• _Exercise description_
Repeat the data exactly as it appears.

• _Provided material_
══════════

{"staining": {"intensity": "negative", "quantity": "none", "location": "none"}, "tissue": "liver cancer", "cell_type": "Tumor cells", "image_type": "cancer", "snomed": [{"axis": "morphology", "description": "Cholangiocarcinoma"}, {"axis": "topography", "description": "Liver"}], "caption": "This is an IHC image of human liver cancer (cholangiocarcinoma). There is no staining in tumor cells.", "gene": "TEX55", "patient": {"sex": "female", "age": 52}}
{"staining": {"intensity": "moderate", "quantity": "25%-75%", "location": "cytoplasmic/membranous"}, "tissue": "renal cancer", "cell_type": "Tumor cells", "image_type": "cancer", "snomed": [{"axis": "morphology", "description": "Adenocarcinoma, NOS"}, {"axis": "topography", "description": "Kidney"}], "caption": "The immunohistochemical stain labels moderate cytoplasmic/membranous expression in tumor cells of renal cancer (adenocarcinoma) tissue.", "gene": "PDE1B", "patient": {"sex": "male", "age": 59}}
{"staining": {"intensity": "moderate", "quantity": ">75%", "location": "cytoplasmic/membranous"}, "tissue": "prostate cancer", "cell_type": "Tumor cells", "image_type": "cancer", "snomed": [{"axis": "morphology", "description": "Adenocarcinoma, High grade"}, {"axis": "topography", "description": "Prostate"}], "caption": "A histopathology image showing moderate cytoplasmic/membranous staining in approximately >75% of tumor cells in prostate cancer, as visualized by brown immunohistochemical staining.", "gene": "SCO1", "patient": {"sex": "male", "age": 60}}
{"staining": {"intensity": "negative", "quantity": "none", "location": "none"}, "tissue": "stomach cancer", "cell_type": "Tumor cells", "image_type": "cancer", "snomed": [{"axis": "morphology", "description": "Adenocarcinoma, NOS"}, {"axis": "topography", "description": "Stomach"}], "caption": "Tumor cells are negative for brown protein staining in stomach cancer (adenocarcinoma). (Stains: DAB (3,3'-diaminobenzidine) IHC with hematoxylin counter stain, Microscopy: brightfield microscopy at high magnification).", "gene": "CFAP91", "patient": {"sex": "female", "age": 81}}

══════════

• _Exercise answer_
{"staining": {"intensity": "negative", "quantity": "none", "location": "none"}, "tissue": "liver cancer", "cell_type": "Tumor cells", "image_type": "cancer", "snomed": [{"axis": "morphology", "description": "Cholangiocarcinoma"}, {"axis": "topography", "description": "Liver"}], "caption": "This is an IHC image of human liver cancer (cholangiocarcinoma). There is no staining in tumor cells.", "gene": "TEX55", "patient": {"sex": "female", "age": 52}}
{"staining": {"intensity": "moderate", "quantity": "25%-75%", "location": "cytoplasmic/membranous"}, "tissue": "renal cancer", "cell_type": "Tumor cells", "image_type": "cancer", "snomed": [{"axis": "morphology", "description": "Adenocarcinoma, NOS"}, {"axis": "topography", "description": "Kidney"}], "caption": "The immunohistochemical stain labels moderate cytoplasmic/membranous expression in tumor cells of renal cancer (adenocarcinoma) tissue.", "gene": "PDE1B", "patient": {"sex": "male", "age": 59}}
{"staining": {"intensity": "moderate", "quantity": ">75%", "location": "cytoplasmic/membranous"}, "tissue": "prostate cancer", "cell_type": "Tumor cells", "image_type": "cancer", "snomed": [{"axis": "morphology", "description": "Adenocarcinoma, High grade"}, {"axis": "topography", "description": "Prostate"}], "caption": "A histopathology image showing moderate cytoplasmic/membranous staining in approximately >75% of tumor cells in prostate cancer, as visualized by brown immunohistochemical staining.", "gene": "SCO1", "patient": {"sex": "male", "age": 60}}
{"staining": {"intensity": "negative", "quantity": "none", "location": "none"}, "tissue": "stomach cancer", "cell_type": "Tumor cells", "image_type": "cancer", "snomed": [{"axis": "morphology", "description": "Adenocarcinoma, NOS"}, {"axis": "topography", "description": "Stomach"}], "caption": "Tumor cells are negative for brown protein staining in stomach cancer (adenocarcinoma). (Stains: DAB (3,3'-diaminobenzidine) IHC with hematoxylin counter stain, Microscopy: brightfield microscopy at high magnification).", "gene": "CFAP91", "patient": {"sex": "female", "age": 81}}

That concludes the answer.